## MATERIAL PROVIDED:

== Segment start ==

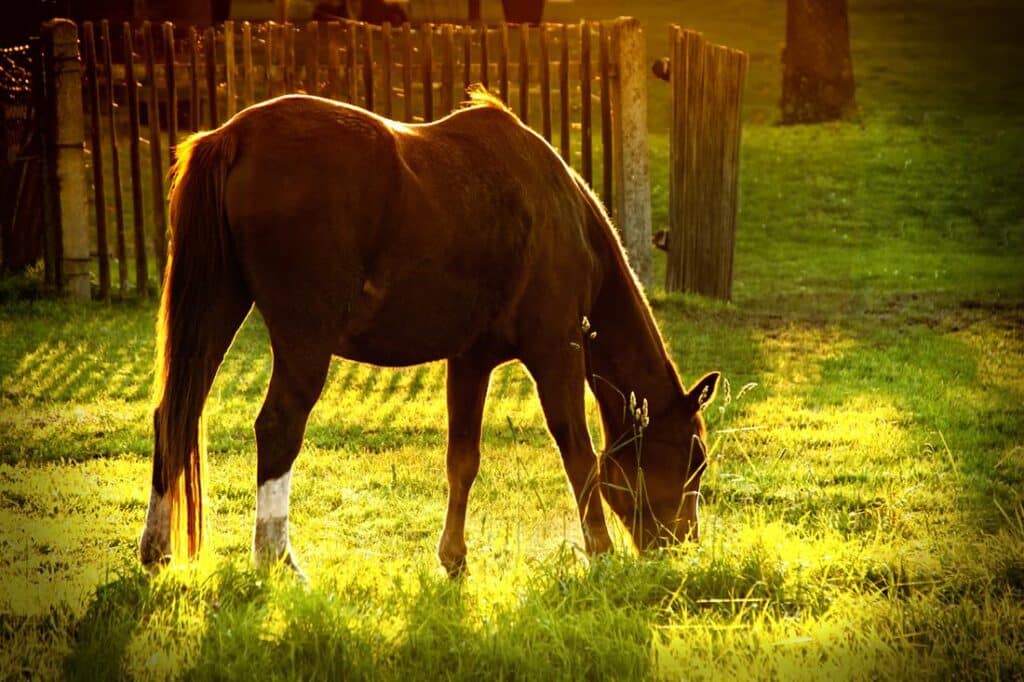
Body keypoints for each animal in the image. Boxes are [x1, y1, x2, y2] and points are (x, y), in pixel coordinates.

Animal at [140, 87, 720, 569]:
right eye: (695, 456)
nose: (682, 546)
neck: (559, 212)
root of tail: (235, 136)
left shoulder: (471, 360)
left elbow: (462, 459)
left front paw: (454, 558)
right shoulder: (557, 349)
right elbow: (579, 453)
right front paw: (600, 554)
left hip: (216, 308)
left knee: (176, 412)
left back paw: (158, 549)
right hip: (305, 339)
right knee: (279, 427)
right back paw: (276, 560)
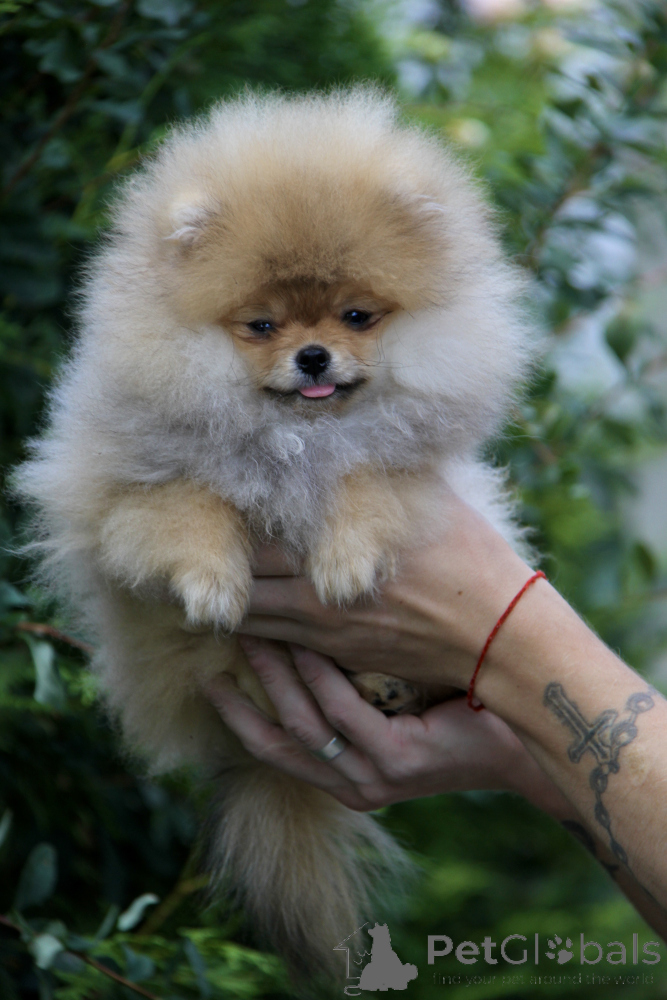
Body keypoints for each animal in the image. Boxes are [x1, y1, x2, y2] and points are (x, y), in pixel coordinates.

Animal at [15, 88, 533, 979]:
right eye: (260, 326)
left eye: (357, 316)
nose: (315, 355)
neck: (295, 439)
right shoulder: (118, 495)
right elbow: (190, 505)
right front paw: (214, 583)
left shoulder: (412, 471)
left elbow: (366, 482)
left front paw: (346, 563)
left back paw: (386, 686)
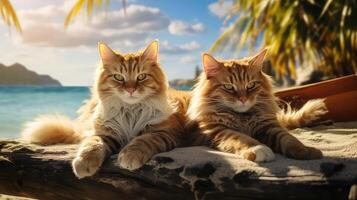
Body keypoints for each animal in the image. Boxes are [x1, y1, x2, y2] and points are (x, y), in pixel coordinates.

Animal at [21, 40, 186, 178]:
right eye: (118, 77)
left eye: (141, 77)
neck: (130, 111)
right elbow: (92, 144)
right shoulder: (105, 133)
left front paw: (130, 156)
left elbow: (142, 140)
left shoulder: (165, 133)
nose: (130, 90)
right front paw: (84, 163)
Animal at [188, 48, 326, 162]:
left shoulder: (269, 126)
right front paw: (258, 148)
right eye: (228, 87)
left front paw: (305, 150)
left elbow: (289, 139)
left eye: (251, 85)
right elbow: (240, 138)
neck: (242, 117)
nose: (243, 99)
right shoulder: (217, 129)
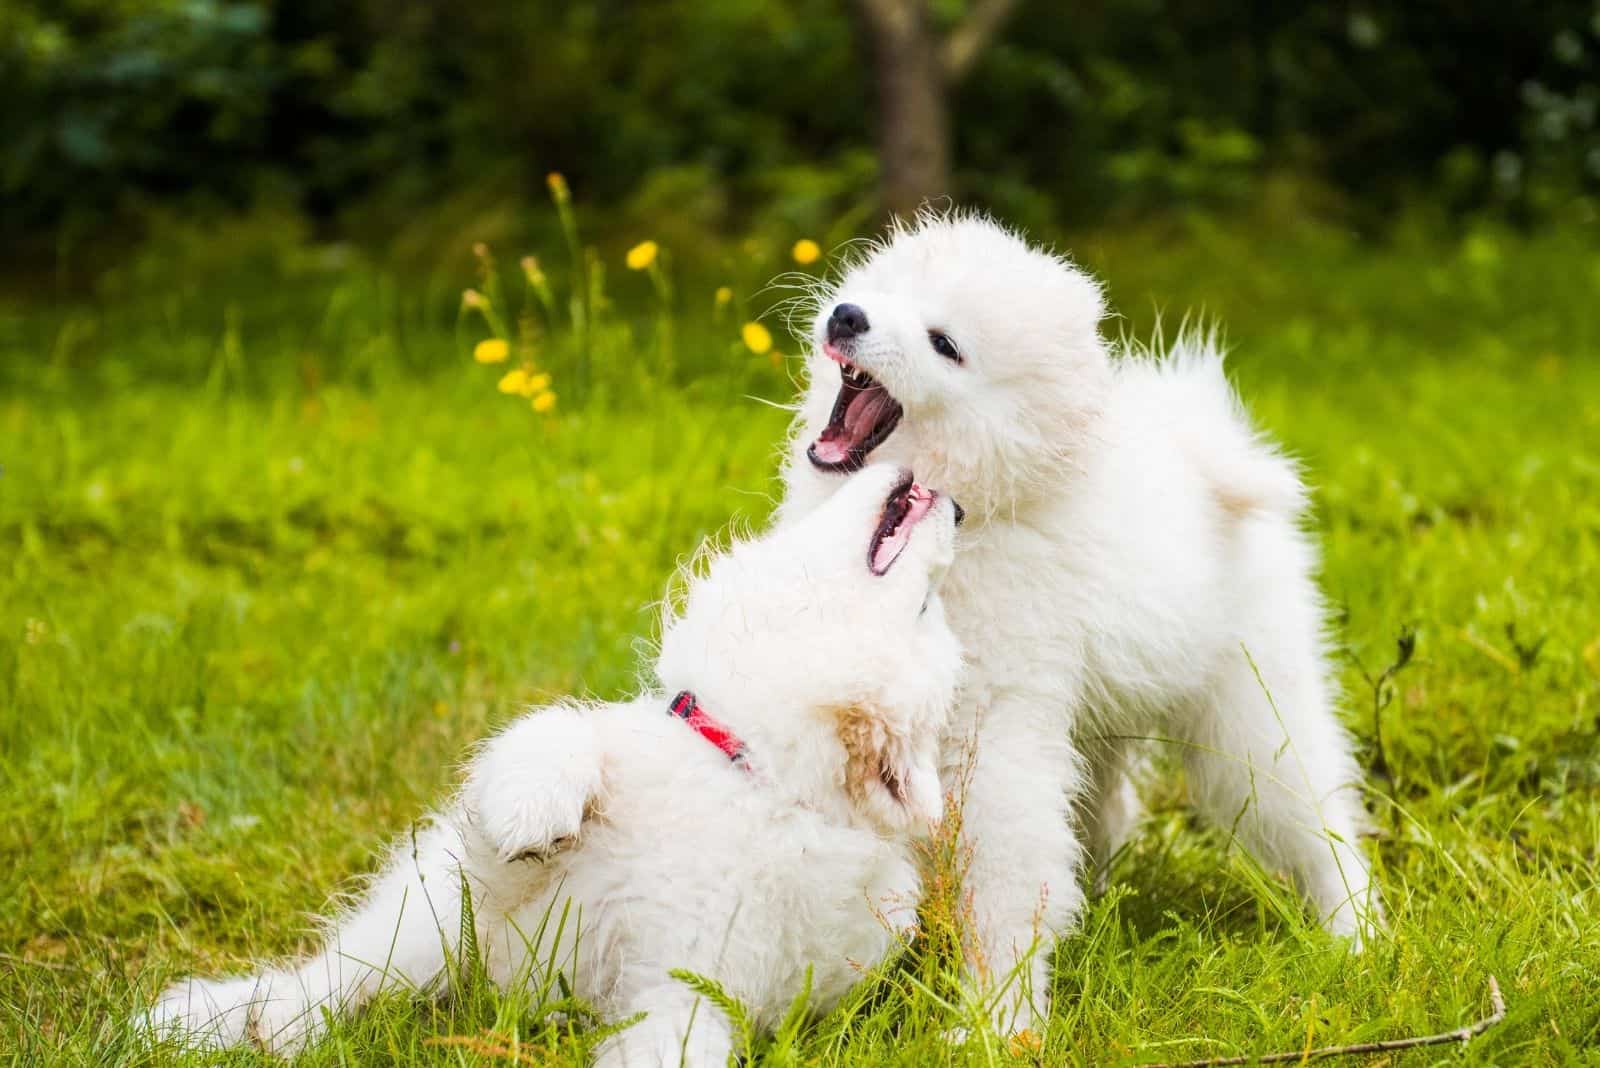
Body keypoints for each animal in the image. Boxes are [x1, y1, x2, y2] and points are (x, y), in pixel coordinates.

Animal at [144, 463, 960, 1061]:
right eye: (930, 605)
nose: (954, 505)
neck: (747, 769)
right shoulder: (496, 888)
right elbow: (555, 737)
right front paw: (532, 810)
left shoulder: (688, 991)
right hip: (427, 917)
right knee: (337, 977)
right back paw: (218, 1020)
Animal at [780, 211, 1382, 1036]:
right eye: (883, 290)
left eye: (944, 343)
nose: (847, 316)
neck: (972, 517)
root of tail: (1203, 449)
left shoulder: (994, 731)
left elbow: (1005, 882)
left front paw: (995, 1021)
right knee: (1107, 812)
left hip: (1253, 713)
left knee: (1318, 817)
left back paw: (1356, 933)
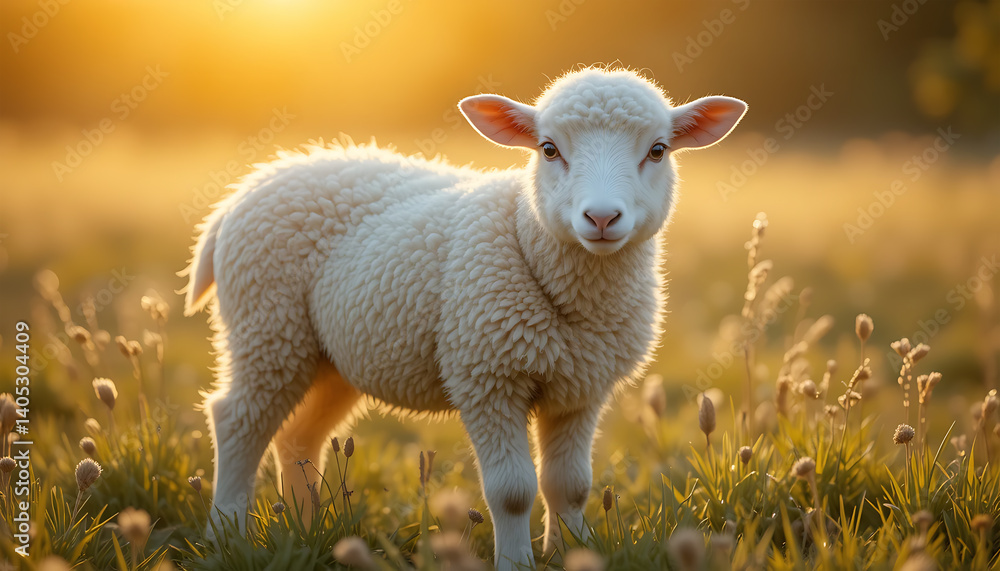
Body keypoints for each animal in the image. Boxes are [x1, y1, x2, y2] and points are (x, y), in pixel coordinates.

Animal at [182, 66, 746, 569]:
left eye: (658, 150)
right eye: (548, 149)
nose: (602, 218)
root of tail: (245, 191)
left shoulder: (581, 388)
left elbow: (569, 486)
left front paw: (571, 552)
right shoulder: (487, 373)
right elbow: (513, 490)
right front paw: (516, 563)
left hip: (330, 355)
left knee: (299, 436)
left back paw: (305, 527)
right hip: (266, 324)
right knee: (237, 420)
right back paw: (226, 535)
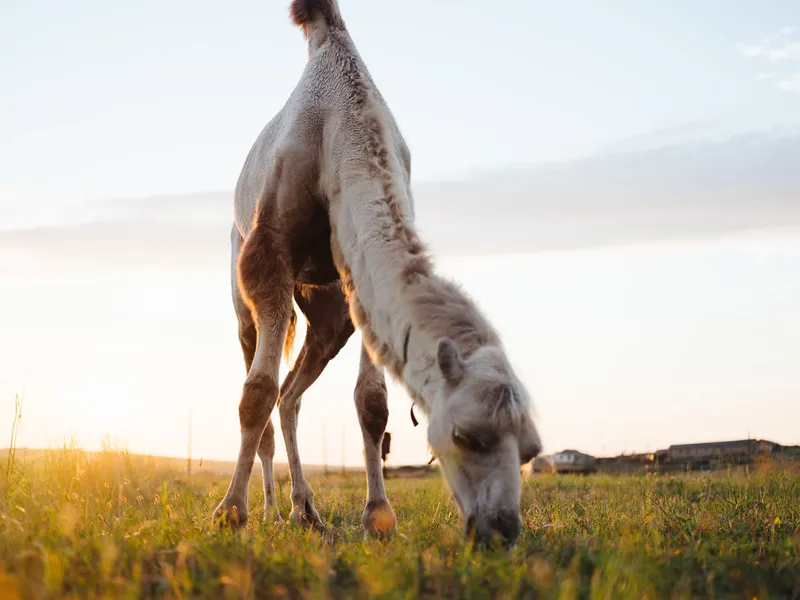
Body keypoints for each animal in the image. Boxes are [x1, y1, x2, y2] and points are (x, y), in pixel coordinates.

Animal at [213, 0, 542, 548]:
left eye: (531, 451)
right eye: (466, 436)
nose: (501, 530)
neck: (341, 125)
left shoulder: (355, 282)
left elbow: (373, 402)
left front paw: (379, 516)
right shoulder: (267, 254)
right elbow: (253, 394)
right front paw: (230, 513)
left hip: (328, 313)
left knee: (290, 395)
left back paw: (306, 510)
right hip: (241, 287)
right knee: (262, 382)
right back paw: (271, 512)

== Segment end ==

## EXERCISE DIRECTIONS:
Give back exactly the run of lines that opens the material above and ends at the line with "nose: (315, 355)". Omit the pictures.

## ANSWER FOR THE TASK:
Body keypoints for each animal in the image. Boxes are [x1, y1, x2, y2] and points are (x, y), in pixel coordinates.

Animal at [140, 87, 720, 569]:
right eye: (695, 456)
nose: (682, 546)
neck: (559, 212)
root of tail: (235, 136)
left shoulder: (471, 360)
left elbow: (462, 459)
left front paw: (454, 558)
right shoulder: (557, 349)
right elbow: (579, 453)
right front paw: (600, 554)
left hip: (216, 308)
left knee: (176, 412)
left back paw: (158, 549)
right hip: (305, 339)
right knee: (279, 427)
right back paw: (276, 560)
Body keypoints for each animal in the image. Boxes are [x1, y1, x2, y2] and points are (x, y), in pixel coordinates.

Animal at [15, 88, 533, 979]:
right eye: (260, 326)
left eye: (357, 316)
nose: (315, 355)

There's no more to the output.